-- start of Source excerpt --
COL362/COL632 Assignment 3
B+ Tree and Index Scan
Due: 22nd March 2024 7:00pm
Modified on: 16th March 2024
Goal
The goal of this assignment is to get familiar with
• Physical storage of database files on disk
• Indexing databases files, particularly using B+Trees
• Implementing a new operator using Apache Calcite, and using it to evaluate simple queries
You have been provided with a starter code for this assignment. The code is available here (You should be
logged in with your IITD credentials to access it). In this assignment, you will further develop the provided
code.
Background
Apache Calcite. We will be using Apache Calcite, an open-source extensible data management frame-
work. It contains a SQL parser, an API for building expressions in relational algebra, and a query optimizer.
It is used in many popular big data systems, such as Apache Flink, Apache Hive, Apache Drill, Apache Kylin,
and is integral to data systems technology stack across several companies. See companies and projects that
are powered by Calcite. You are strongly encouraged to check out more information and get yourself familiar
with Apache Calcite here. We will be using Calcite in more detail in Assignments 4 and 5.
Memory management. Managing data storage is a critical part of any data management system. The
system must manage the memory efficiently, and must also provide a way to index the data for faster access.
In this assignment, you will develop an index and an efficient access control method to access data efficiently.
-- end of Source excerpt --
Exercise instructions:
• a. Answer these questions using the assignment description, one line each, marked (i), (ii) and (iii):
(i) What due date and time does it give?
(ii) What three things does it say Apache Calcite contains?
(iii) In which later assignments will Calcite be used in more detail?
• b. Write the next part of the B+ tree assignment description, picking up after its last sentence.
The records have no connection to the assignment description.
-- start of Supplied records --
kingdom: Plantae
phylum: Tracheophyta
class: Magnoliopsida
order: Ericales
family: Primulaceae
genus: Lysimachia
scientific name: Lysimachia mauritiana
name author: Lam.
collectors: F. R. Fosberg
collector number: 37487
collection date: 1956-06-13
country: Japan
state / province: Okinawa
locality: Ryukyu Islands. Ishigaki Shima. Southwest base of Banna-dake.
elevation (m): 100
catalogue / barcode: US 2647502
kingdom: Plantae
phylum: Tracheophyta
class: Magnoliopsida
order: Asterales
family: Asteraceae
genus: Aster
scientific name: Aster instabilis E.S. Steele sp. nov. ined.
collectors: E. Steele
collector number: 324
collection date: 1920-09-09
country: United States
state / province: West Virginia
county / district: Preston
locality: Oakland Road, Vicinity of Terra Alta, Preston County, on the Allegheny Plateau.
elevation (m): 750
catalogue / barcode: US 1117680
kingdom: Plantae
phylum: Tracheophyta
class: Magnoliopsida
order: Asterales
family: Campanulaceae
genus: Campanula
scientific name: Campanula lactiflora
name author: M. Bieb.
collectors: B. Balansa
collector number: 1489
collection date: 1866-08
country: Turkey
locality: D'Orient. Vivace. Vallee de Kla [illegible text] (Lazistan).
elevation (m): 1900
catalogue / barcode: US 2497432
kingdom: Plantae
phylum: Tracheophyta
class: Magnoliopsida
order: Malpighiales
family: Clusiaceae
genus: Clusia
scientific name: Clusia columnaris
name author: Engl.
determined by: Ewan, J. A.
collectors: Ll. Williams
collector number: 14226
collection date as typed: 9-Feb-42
-- end of Supplied records --
Written responses:
• a.
(i) 22nd March 2024, 7:00pm
(ii) A SQL parser, an API for building expressions in relational algebra, and a query optimizer
(iii) Assignments 4 and 5

• b.
Tasks
Broadly, You have to solve two tasks in this assignment.
Task 1. Implement a B+ Tree
In this task, you will implement B+Trees. The B+Tree is a data structure used to store and retrieve data
in a database. It is a balanced tree, and is particularly useful for efficiently accessing records, and efficiently
performing insertions, deletions, and updates on files stored on disks.
1
You job is to implement a B+Tree that supports (point) insert and search operations. Feel free to flex your
programming and hacking skills by also implementing deletions (see bonus section below). The B+Tree you
develop, will be used to index CSV files. There are some example files provided to you in the starter code.
Task 2. Implement IndexScan in Calcite
After you have completed task 1, we’d love to see your B+Tree in action, i.e, given simple SELECT-FROM-WHERE
query, we’d like to evaluate the query and return the rows in the CSV file which satisfy the filter condition
in the WHERE clause.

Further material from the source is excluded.